Rohm wanted Hitler to continue the Nazi program such as taking over major industries. Rohm also wanted the SA to take control of the army.
The army was much smaller than the SA, it had only 100,000 soldiers.
Rohm had an unruly temper. He was on bad terms with other Nazi leaders, particularly Goering whom he disliked for his aristocratic manner, and Himmler, commander of the SS.
In 1924 Rohm had quarreled with Hitler about it. Rohm wanted to replace the German army when Nazis won power.
By 1930 Hitler was having problems controlling the SA, most of them were simply thugs, so he asked Rohm to return to take control of them. Rohm made them a more disciplined body but still wanted them to become the most powerful force in Germany.
Factor 5
In the election on 5th march the Nazis got their best ever result. Yet despite that, the election still failed to give the Nazis an overall majority.
What Hitler wanted now was an “enabling law” which would place all power in his hands, allow him to pass laws without consulting the Reichstag, and effectively allow him to establish a dictatorship. The nationalist were prepared to support him in this, but even two thirds of Reichstag seats that needed to pass a change to the constitution. So the first step was to ban the communists from serving in the Reichstag. That was relatively simple under emergency powers. But he still needed to convince the members of the other parties.
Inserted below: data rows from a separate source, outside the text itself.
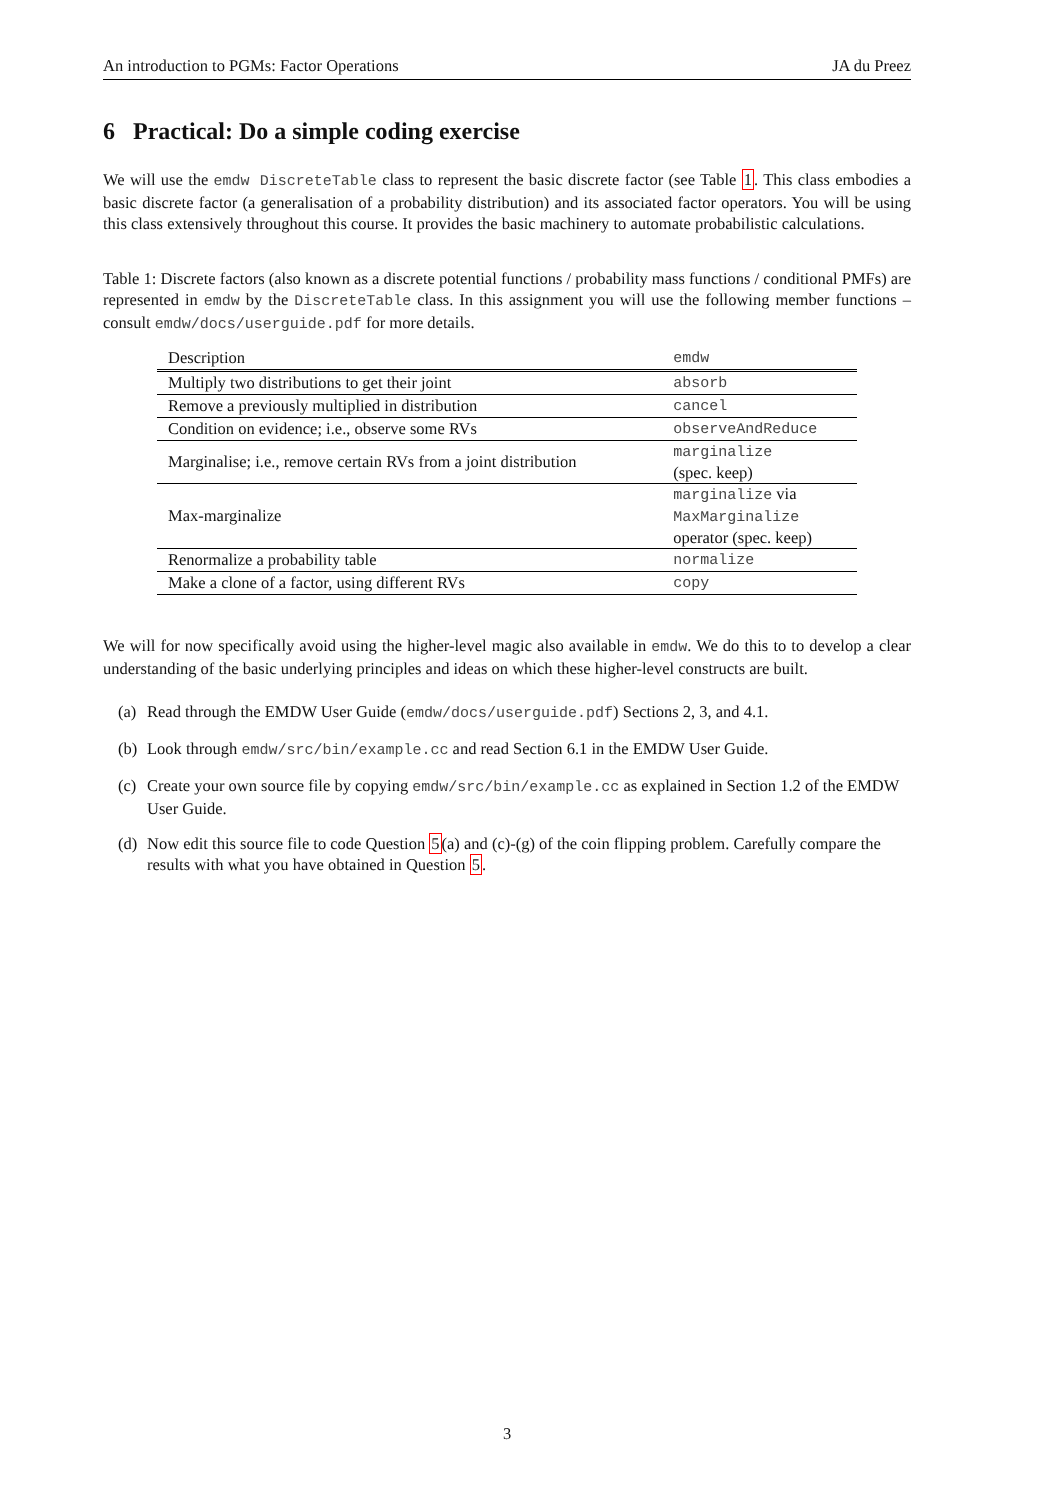An introduction to PGMs: Factor Operations JA du Preez
6 Practical: Do a simple coding exercise
We will use the emdw DiscreteTable class to represent the basic discrete factor (see Table 1. This class embodies a basic discrete factor (a generalisation of a probability distribution) and its associated factor operators. You will be using this class extensively throughout this course. It provides the basic machinery to automate probabilistic calculations.
Table 1: Discrete factors (also known as a discrete potential functions / probability mass functions / conditional PMFs) are represented in emdw by the DiscreteTable class. In this assignment you will use the following member functions – consult emdw/docs/userguide.pdf for more details.
| Description | emdw |
| --- | --- |
| Multiply two distributions to get their joint | absorb |
| Remove a previously multiplied in distribution | cancel |
| Condition on evidence; i.e., observe some RVs | observeAndReduce |
| Marginalise; i.e., remove certain RVs from a joint distribution | marginalize (spec. keep) |
| Max-marginalize | marginalize via MaxMarginalize operator (spec. keep) |
| Renormalize a probability table | normalize |
| Make a clone of a factor, using different RVs | copy |
We will for now specifically avoid using the higher-level magic also available in emdw. We do this to to develop a clear understanding of the basic underlying principles and ideas on which these higher-level constructs are built.
(a) Read through the EMDW User Guide (emdw/docs/userguide.pdf) Sections 2, 3, and 4.1.
(b) Look through emdw/src/bin/example.cc and read Section 6.1 in the EMDW User Guide.
(c) Create your own source file by copying emdw/src/bin/example.cc as explained in Section 1.2 of the EMDW User Guide.
(d) Now edit this source file to code Question 5(a) and (c)-(g) of the coin flipping problem. Carefully compare the results with what you have obtained in Question 5.
3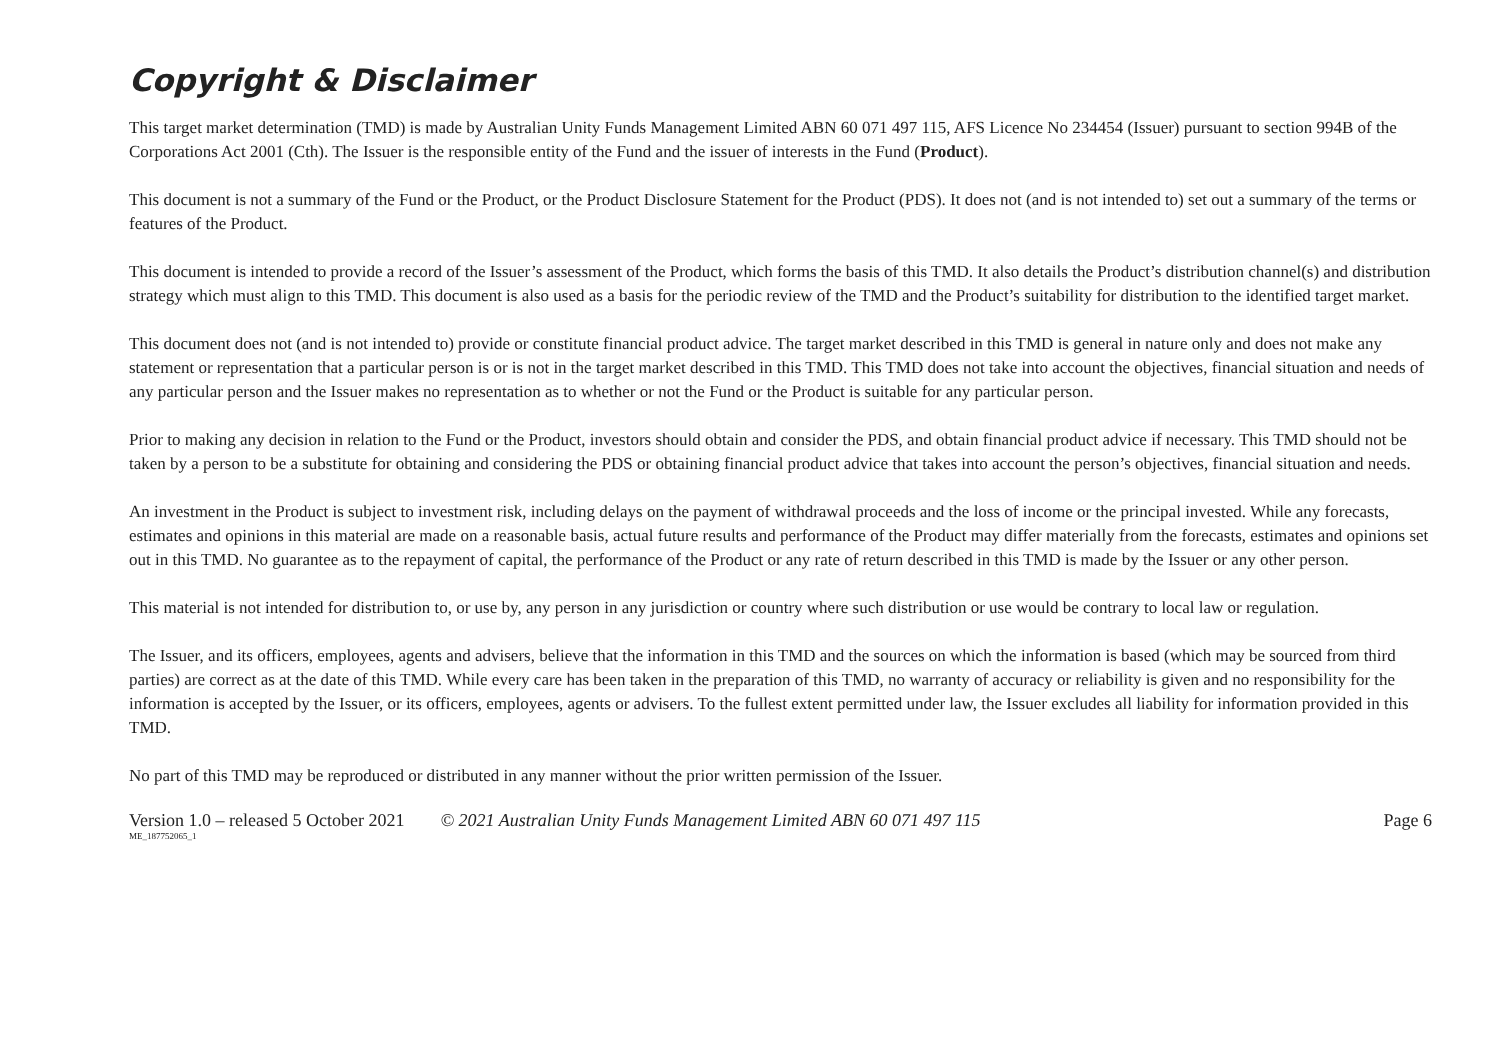Copyright & Disclaimer
This target market determination (TMD) is made by Australian Unity Funds Management Limited ABN 60 071 497 115, AFS Licence No 234454 (Issuer) pursuant to section 994B of the Corporations Act 2001 (Cth). The Issuer is the responsible entity of the Fund and the issuer of interests in the Fund (Product).
This document is not a summary of the Fund or the Product, or the Product Disclosure Statement for the Product (PDS). It does not (and is not intended to) set out a summary of the terms or features of the Product.
This document is intended to provide a record of the Issuer’s assessment of the Product, which forms the basis of this TMD. It also details the Product’s distribution channel(s) and distribution strategy which must align to this TMD. This document is also used as a basis for the periodic review of the TMD and the Product’s suitability for distribution to the identified target market.
This document does not (and is not intended to) provide or constitute financial product advice. The target market described in this TMD is general in nature only and does not make any statement or representation that a particular person is or is not in the target market described in this TMD. This TMD does not take into account the objectives, financial situation and needs of any particular person and the Issuer makes no representation as to whether or not the Fund or the Product is suitable for any particular person.
Prior to making any decision in relation to the Fund or the Product, investors should obtain and consider the PDS, and obtain financial product advice if necessary. This TMD should not be taken by a person to be a substitute for obtaining and considering the PDS or obtaining financial product advice that takes into account the person’s objectives, financial situation and needs.
An investment in the Product is subject to investment risk, including delays on the payment of withdrawal proceeds and the loss of income or the principal invested. While any forecasts, estimates and opinions in this material are made on a reasonable basis, actual future results and performance of the Product may differ materially from the forecasts, estimates and opinions set out in this TMD. No guarantee as to the repayment of capital, the performance of the Product or any rate of return described in this TMD is made by the Issuer or any other person.
This material is not intended for distribution to, or use by, any person in any jurisdiction or country where such distribution or use would be contrary to local law or regulation.
The Issuer, and its officers, employees, agents and advisers, believe that the information in this TMD and the sources on which the information is based (which may be sourced from third parties) are correct as at the date of this TMD. While every care has been taken in the preparation of this TMD, no warranty of accuracy or reliability is given and no responsibility for the information is accepted by the Issuer, or its officers, employees, agents or advisers. To the fullest extent permitted under law, the Issuer excludes all liability for information provided in this TMD.
No part of this TMD may be reproduced or distributed in any manner without the prior written permission of the Issuer.
Version 1.0 – released 5 October 2021 © 2021 Australian Unity Funds Management Limited ABN 60 071 497 115 Page 6
ME_187752065_1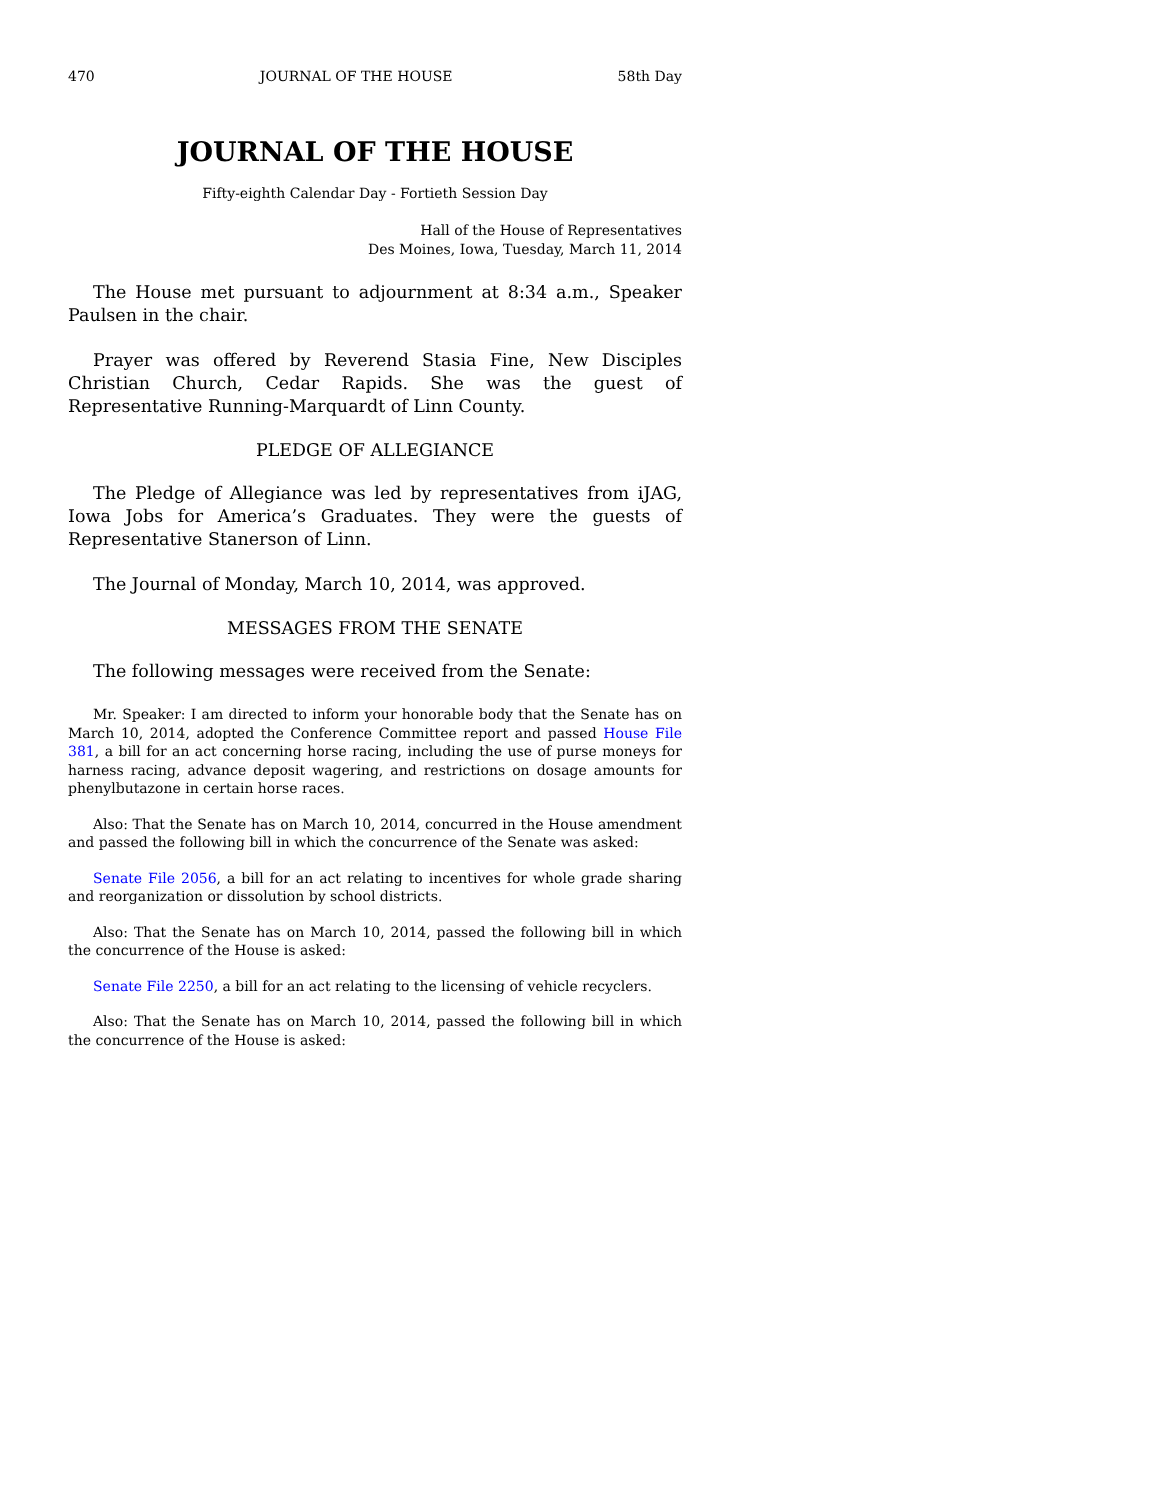470 JOURNAL OF THE HOUSE 58th Day
JOURNAL OF THE HOUSE
Fifty-eighth Calendar Day - Fortieth Session Day
Hall of the House of Representatives
Des Moines, Iowa, Tuesday, March 11, 2014
The House met pursuant to adjournment at 8:34 a.m., Speaker Paulsen in the chair.
Prayer was offered by Reverend Stasia Fine, New Disciples Christian Church, Cedar Rapids. She was the guest of Representative Running-Marquardt of Linn County.
PLEDGE OF ALLEGIANCE
The Pledge of Allegiance was led by representatives from iJAG, Iowa Jobs for America’s Graduates. They were the guests of Representative Stanerson of Linn.
The Journal of Monday, March 10, 2014, was approved.
MESSAGES FROM THE SENATE
The following messages were received from the Senate:
Mr. Speaker: I am directed to inform your honorable body that the Senate has on March 10, 2014, adopted the Conference Committee report and passed House File 381, a bill for an act concerning horse racing, including the use of purse moneys for harness racing, advance deposit wagering, and restrictions on dosage amounts for phenylbutazone in certain horse races.
Also: That the Senate has on March 10, 2014, concurred in the House amendment and passed the following bill in which the concurrence of the Senate was asked:
Senate File 2056, a bill for an act relating to incentives for whole grade sharing and reorganization or dissolution by school districts.
Also: That the Senate has on March 10, 2014, passed the following bill in which the concurrence of the House is asked:
Senate File 2250, a bill for an act relating to the licensing of vehicle recyclers.
Also: That the Senate has on March 10, 2014, passed the following bill in which the concurrence of the House is asked: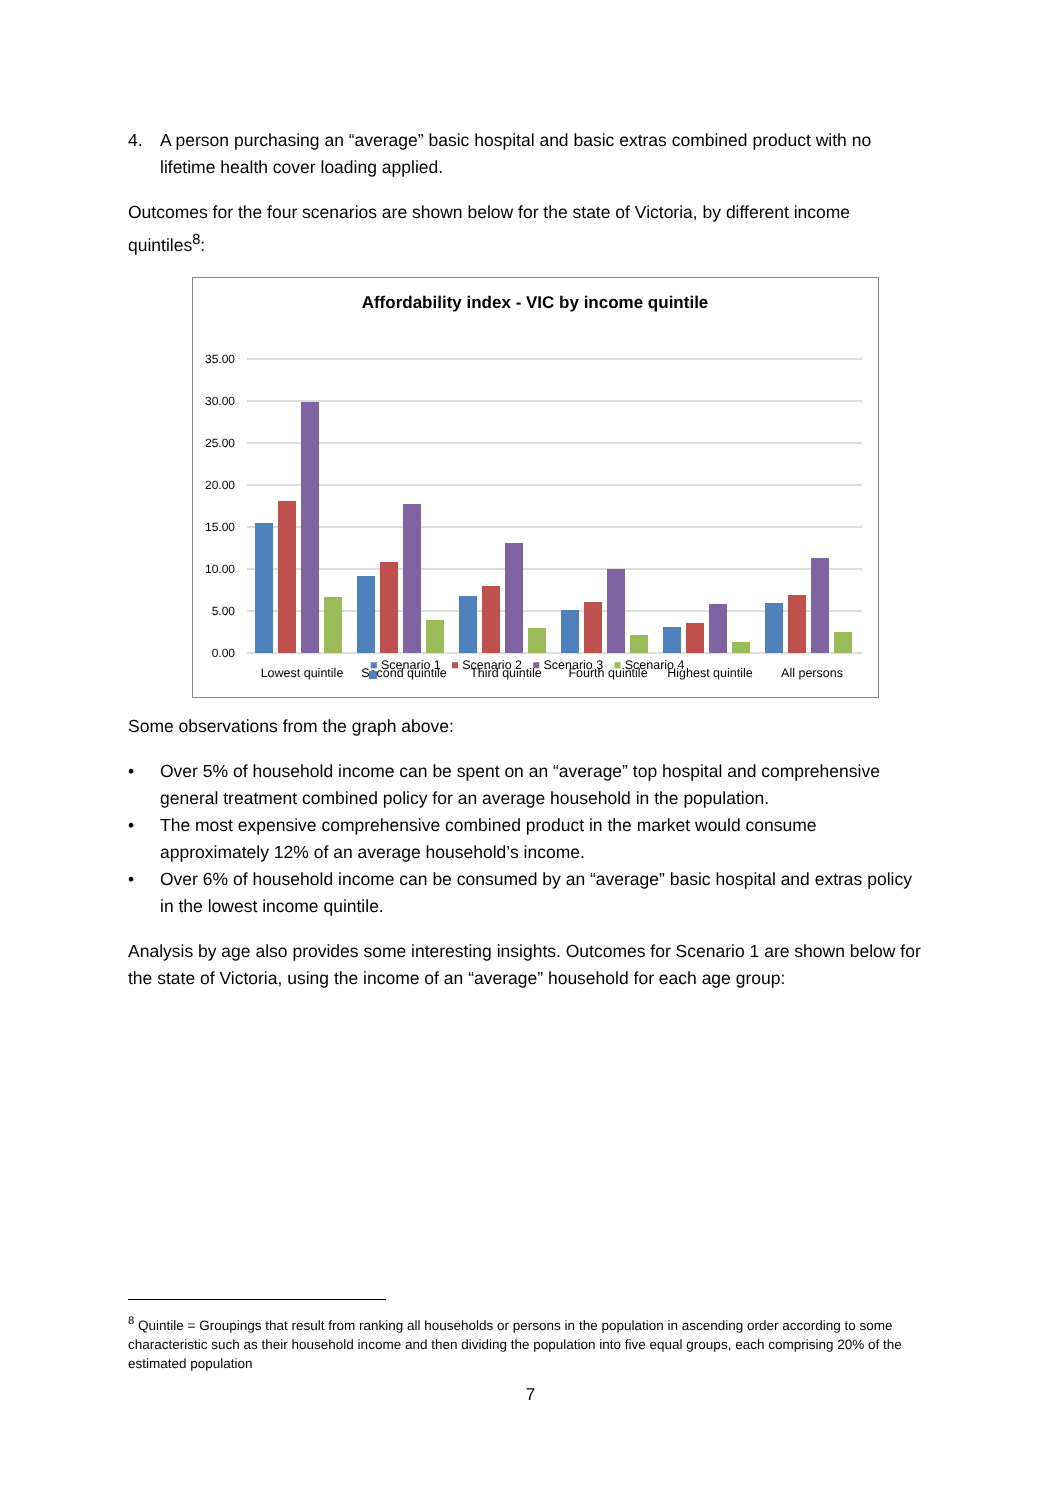4. A person purchasing an “average” basic hospital and basic extras combined product with no lifetime health cover loading applied.
Outcomes for the four scenarios are shown below for the state of Victoria, by different income quintiles<sup>8</sup>:
Affordability index - VIC by income quintile
35.00
30.00
25.00
20.00
15.00
10.00
5.00
0.00
Lowest quintile
Second quintile
Third quintile
Fourth quintile
Highest quintile
All persons
■ Scenario 1 ■ Scenario 2 ■ Scenario 3 ■ Scenario 4
Some observations from the graph above:
• Over 5% of household income can be spent on an “average” top hospital and comprehensive general treatment combined policy for an average household in the population.
• The most expensive comprehensive combined product in the market would consume approximately 12% of an average household’s income.
• Over 6% of household income can be consumed by an “average” basic hospital and extras policy in the lowest income quintile.
Analysis by age also provides some interesting insights. Outcomes for Scenario 1 are shown below for the state of Victoria, using the income of an “average” household for each age group:
<sup>8</sup> Quintile = Groupings that result from ranking all households or persons in the population in ascending order according to some characteristic such as their household income and then dividing the population into five equal groups, each comprising 20% of the estimated population
7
The newly elected Reichstag members met for the first time in the Kroll opera house in Berlin on 23rd march. Despite this pressure many social democrats still voted against the enabling act, but to no effect. All the other parties gave in the Nazi pressure. The enabling act was passed by 444 votes to 94.
The act gave Hitler the power to make laws without the approval of either the Reichstag or the president. The Reichstag had in effect voted itself out of existence. It had voted to introduce a Nazi dictatorship. Through the next eleven years of Nazi rule the Reichstag met twelve times, but simply to listen to Hitler speaking. They never held a debate. They had no say on policies. The Weimar republic was over.
The Enabling Act triggered a six month period of rapid change thought Germany, which is known as the Nazi revolution.